While I didn’t manage to test it out during my brief hands-on, I already had no complaints with the U11’s speakers so the fact they spent any time at all making it better is a nice bonus.
Then, you’ve got the last major upgrade: Improved Edge Sense functionality. For the uninitiated, that’s HTC’s squeezing feature. This time, the company added something called the Edge Launcher which basically launches an entirely new window. Here, you get a calendar and an app wheel (think, Samsung’s Air Command) where users can map their favourite apps to for quick launches. It definitely seems like the logical way to take Edge Sense to the next level so I look forward to seeing how useful it is in the full review.

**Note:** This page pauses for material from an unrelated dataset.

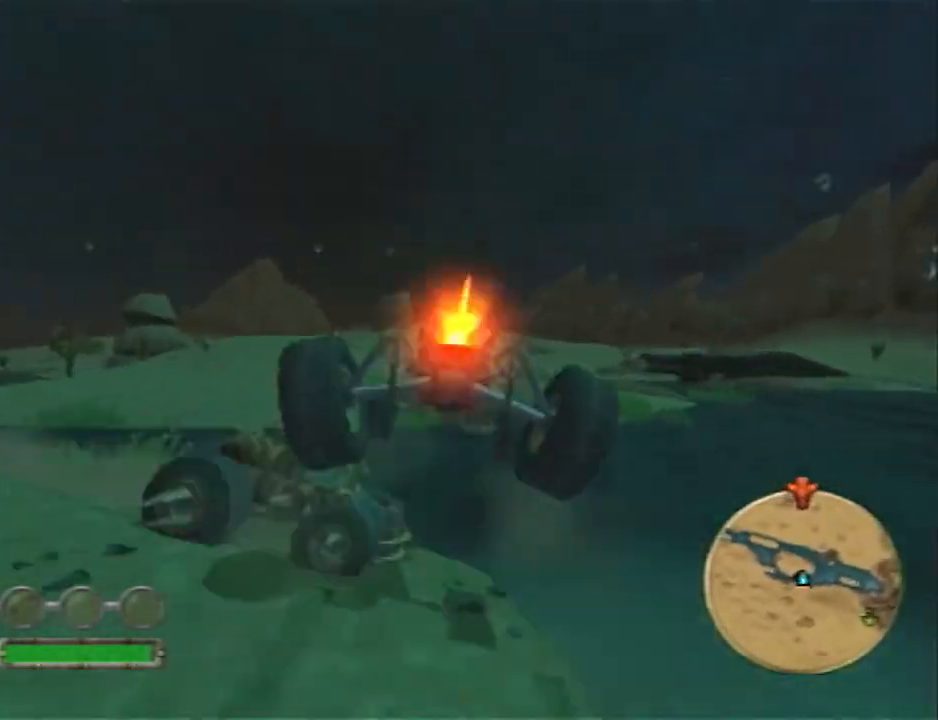
{"dt_ms": 500, "buttons": ["CROSS"], "left_stick": "down-left", "right_stick": "center", "events": [[233, "L3", "up"], [283, "left_stick", "down-left"]]}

Of course, it’s not all rainbows and rainbow coloured macarons for HTC’s new device. When you fix the bigger problems, the less big problems tend to stick out and one of them for me is the software. It’s a relatively stock version of Android 8.0 Oreo, and it looks great which is nice, but the unit I checked out had a bunch of bloatware pre-installed.
Yeah, it’s not a new problem to HTC, nor is it a problem unique to HTC, but when even a company like Samsung gives you the option to not install a bunch of pre-loaded apps on setup, you have to wonder why HTC isn’t doing the same.
There’s also this UI element that I’m a little irked by. With the U11+, HTC adopted the now mainstream “swipe up on home to bring up the App drawer” gesture on Android which I really like. But, instead of giving me an extra space to pin another icon where the app drawer button is, they decided to keep it there. I tried to remove it during my hands-on but I didn’t see an option to do so. Maybe it’s buried somewhere in the settings menu and I couldn’t find it, so I’ll withhold further criticism until I get the chance to do a full review.
I would like to stress that these issues are beginning to sound very nitpick-y and I will admit that the only reason I really notice it is because the U11+ was so impressive everywhere else.
Performance was fluid thanks to the Snapdragon 835 processor, 6GB of RAM and 128GB of UFS 2.1 storage. HTC tells me the 12MP UltraPixel 3 camera is pretty much identical to the U11 — which is great news — and this new U11+ is also IP68 water resistant. While it is unfortunate that the U11+ still doesn’t feature a 3.5mm headphone jack, you do still get the USB-C to 3.5mm adapter with built in DAC like you did on the U11.
So, yes, I’m pretty impressed with the phone. My only concern is: Is it too late? To me, the U11+ is everything the U11 should have been but the U11 is a 2017 flagship and we’re already in 2018. And if you’re going to drop RM3,000+ on a flagship smartphone right now, why wouldn’t you wait 2 months for something like the Galaxy S9 with a brand new 2018 flagship processor instead?
Maybe the U11+ is for the die-hard HTC fan. But if you’re a die-hard HTC fan, you’d already be using the U11 and as good as the U11+ is, I don’t think it’s a big enough upgrade to be worth dropping another RM3,099 on.